Les principales dispositions qui régissent l'éducation de l'enfance en difficulté en Ontario avaient été intégrées à la Loi sur l'éducation par la Loi de 1980 modifiant la Loi sur l'éducation (projet de loi 82). Par la suite, un grand nombre des dispositions du projet de loi 82 ont été changées ou abrogées par modification apportée à la Loi. Par conséquent, le texte du projet de loi 82 n'a donc qu'un intérêt historique.

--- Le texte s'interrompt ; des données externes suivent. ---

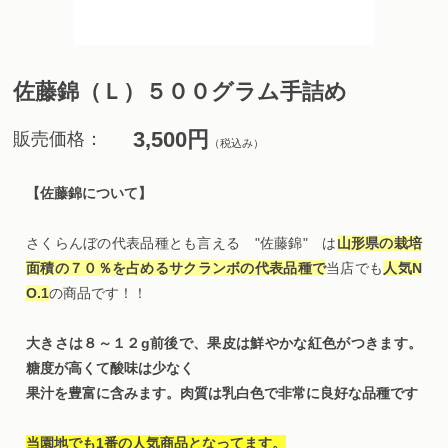
佐藤錦（Ｌ）５００グラム手詰め
3,500円
販売価格：
（税込み）
【佐藤錦について】
さくらんぼの代表品種とも言える "佐藤錦" は
山形県の栽培
面積の７０％を占めるサクランボの代表品種で
当店でも
人気N
O.1
の商品です！！
大きさは８～１２g前後で、果皮は鮮やかな紅色がつきます。
糖度が高くて酸味は少なく
果汁を豊富に含みます。肉質は乳白色で非常に良好な品種です
当園地でも1番の人気商品となってます。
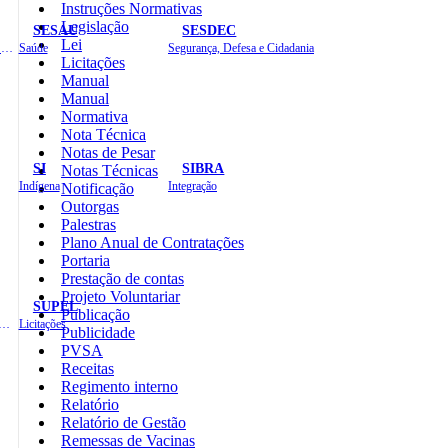
Instruções Normativas
Legislação
SESAU
SESDEC
Lei
Planejamento, Orçamento e Gestão
Saúde
Segurança, Defesa e Cidadania
Licitações
Manual
Manual
Normativa
Nota Técnica
Notas de Pesar
SI
SIBRA
Notas Técnicas
Indígena
Integração
Notificação
Outorgas
Palestras
Plano Anual de Contratações
Portaria
Prestação de contas
Projeto Voluntariar
SUPEL
Publicação
 de Gastos Públicos Administrativos
Licitações
Publicidade
PVSA
Receitas
Regimento interno
Relatório
Relatório de Gestão
Remessas de Vacinas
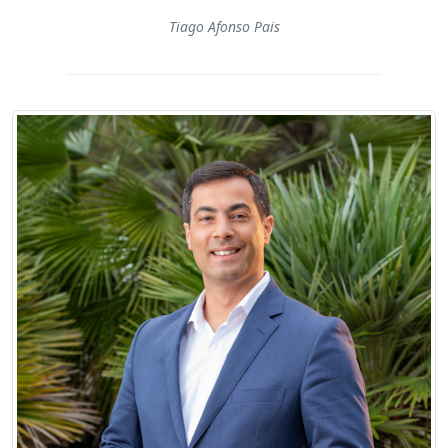
Tiago Afonso Pais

Mais ses principales dispositions demeurent dans la Loi sur l'éducation, notamment les suivantes :

  • les conseils scolaires doivent offrir (ou acheter à un autre conseil scolaire) des programmes d'enseignement et des services à l'enfance en difficulté pour leurs élèves en difficulté (disposition 7 du paragraphe 170(1));

  • un programme d'enseignement à l'enfance en difficulté est fondé sur les résultats d'une évaluation continue et modifié par ceux-ci en ce qui concerne un élève en difficulté et comprend un plan (aujourd'hui appelé plan d'enseignement individualisé) qui renferme des objectifs particuliers et un plan des services éducatifs qui satisfont aux besoins de l'élève (paragraph 1(1));

  • le ministre assume les responsabilités suivantes [paragraphe 8(3)] :
    • exiger que les conseils scolaires mettent en œuvre des méthodes d'identification précoce et continue de l'aptitude à apprendre et des besoins des élèves;
    • définir les anomalies des élèves, établir des classes, groupes ou catégories d'élèves en difficulté et exiger que ces définitions soient utilisées par les conseils scolaires;
    • prévoir, pour les parents, un processus d'appel des décisions sur l'identification et/ou le placement dans un programme de l'enfance en difficulté;
    • s'assurer que des programmes et services pour l'enfance en difficulté sont offerts sans frais par les conseils scolaires à leurs élèves en difficulté;

  • un tribunal de l'enfance en difficulté de l'Ontario est constitué, chargé de rendre une décision finale et exécutoire en cas de désaccord entre une mère ou un père et le conseil scolaire au sujet de l'identification ou du placement d'une ou d'un élève en difficulté.